# Anybody familar with Booneville, Kentucky?



## DEVILDOG (Dec 20, 2010)

Found a large piece of land with house around Booneville, Kentucky. 75 acres with a 4/1 older farmhouse some outbuildings and was wondering if anyone is familiar with this area. Already did google search on this area, but was wondering if anybody had any personnal experience with this area?


----------



## DEVILDOG (Dec 20, 2010)

Bump


Owsley county, Southeastern Kentucky


----------



## Jason72 (Jul 21, 2013)

My family is from there. What do you want to know?


----------



## DEVILDOG (Dec 20, 2010)

Jason72 said:


> My family is from there. What do you want to know?

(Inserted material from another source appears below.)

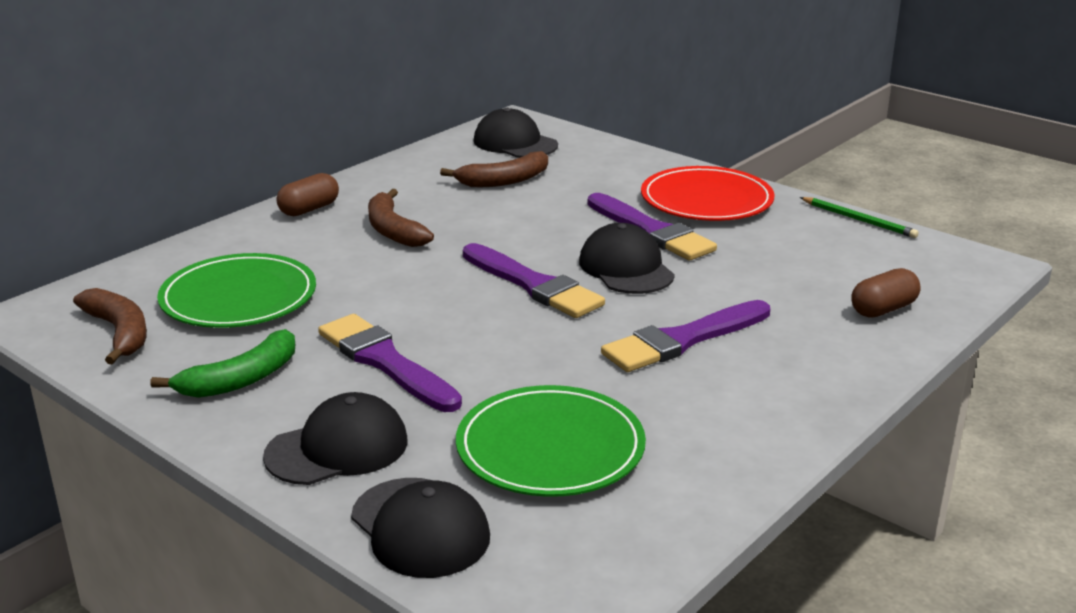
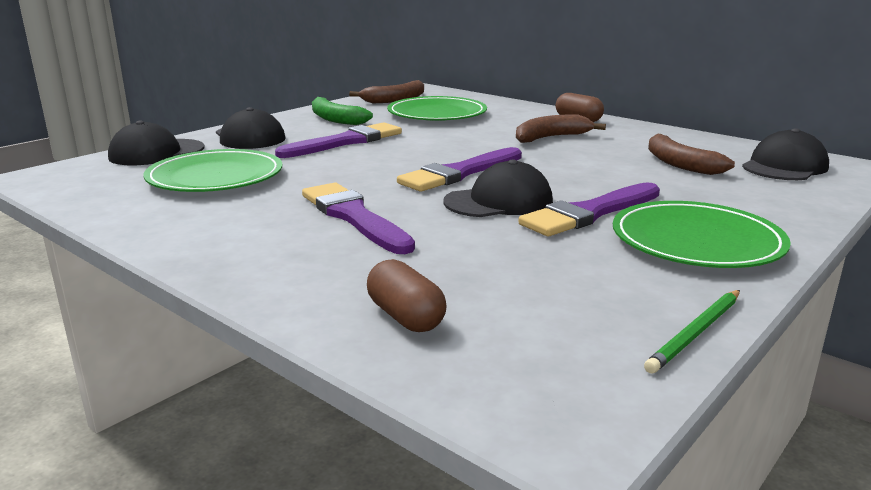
camera: 90 degrees right, 5 degrees down
red plate [641,166,774,221] -> green plate [613,201,791,268]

Everything I can about living here with children. Not a wole lot of info on wikipedia or google for this area except outdoor activities. Any info would be appreciated.


----------



## Mike78 (Feb 4, 2014)

Here is some info from city data.

http://www.city-data.com/city/Booneville-Kentucky.html


----------



## MikeC (Mar 29, 2012)

I don't know anything about the area but checking random listings sure does show some beautiful properties. Wife is finally ready to get our of the cold but our jobs are going to keep us here a few years longer.


----------



## Bellyman (Jul 6, 2013)

MikeC said:


> I don't know anything about the area but checking random listings sure does show some beautiful properties. Wife is finally ready to get our of the cold but our jobs are going to keep us here a few years longer.


I'm sitting in south central Kentucky, close to Campbellsville, as I type this and I can assure you, it's not warm and balmy. 

Unless we have a sudden change of weather, it's gonna be a late spring in these parts.


----------